Tell me thy company, and I'll tell thee what thou art.

My old grannum (rest her soul) was wont to say, there were but two families in the world, have-much and have-little.

There's no sauce in the world like hunger.

The bow cannot always stand bent, nor can human frailty subsist without some lawful recreation.

It seldom happens that any felicity comes so pure as not to be tempered and allayed by some mixture of sorrow.

Alas! all music jars when the soul's out of tune.

The eyes those silent tongues of love.

He is mad past recovery, but yet he has lucid intervals.

You are a king by your own fireside, as much as any monarch in his throne.

Truth indeed rather alleviates than hurts, and will always bear up against falsehood, as oil does above water.

'Tis the only comfort of the miserable to have partners in their woes.

There is a strange charm in the thoughts of a good legacy, or the hopes of an estate, which wondrously removes or at least alleviates the sorrow that men would otherwise feel for the death of friends.

That which costs little is less valued.

Every man is the son of his own works.

Love and war are the same thing, and stratagems and policy are as allowable in the one as in the other.

I have always heard, Sancho, that doing good to base fellows is like throwing water into the sea.

A private sin is not so prejudicial in this world, as a public indecency.

One of the most considerable advantages the great have over their inferiors is to have servants as good as themselves.

For a man to attain to an eminent degree in learning costs him time, watching, hunger, nakedness, dizziness in the head, weakness in the stomach, and other inconveniences.

Delay always breeds danger; and to protract a great design is often to ruin it.

I do not say a proverb is amiss when aptly and reasonably applied, but to be forever discharging them, right or wrong, hit or miss, renders conversation insipid and vulgar.

Modesty, 'tis a virtue not often found among poets, for almost every one of them thinks himself the greatest in the world.

Our greatest foes, and whom we must chiefly combat, are within.

I believe there's no proverb but what is true; they are all so many sentences and maxims drawn from experience, the universal mother of sciences.

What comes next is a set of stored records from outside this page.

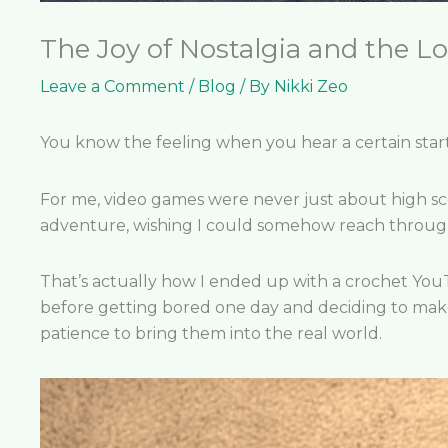
The Joy of Nostalgia and the Lo
Leave a Comment
/
Blog
/ By
Nikki Zeo
You know the feeling when you hear a certain start
For me, video games were never just about high scor
adventure, wishing I could somehow reach through
That’s actually how I ended up with a crochet Yo
before getting bored one day and deciding to make 
patience to bring them into the real world.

By such innovations are languages enriched, when the words are adopted by the multitude, and naturalized by custom.

There is nothing so subject to the inconstancy of fortune as war.

When the severity of the law is to be softened, let pity, not bribes, be the motive.

Virtue is the truest nobility.

What I say is, patience, and shuffle the cards.

A closed mouth catches no flies.

There's no taking trout with dry breeches.

'Tis a dainty thing to command, though 'twere but a flock of sheep.

Mere flim-flam stories, and nothing but shams and lies.

To withdraw is not to run away, and to stay is no wise action, when there's more reason to fear than to hope.

Well, there's a remedy for all things but death, which will be sure to lay us flat one time or other.

Hold you there, neither a strange hand nor my own, neither heavy nor light shall touch my bum.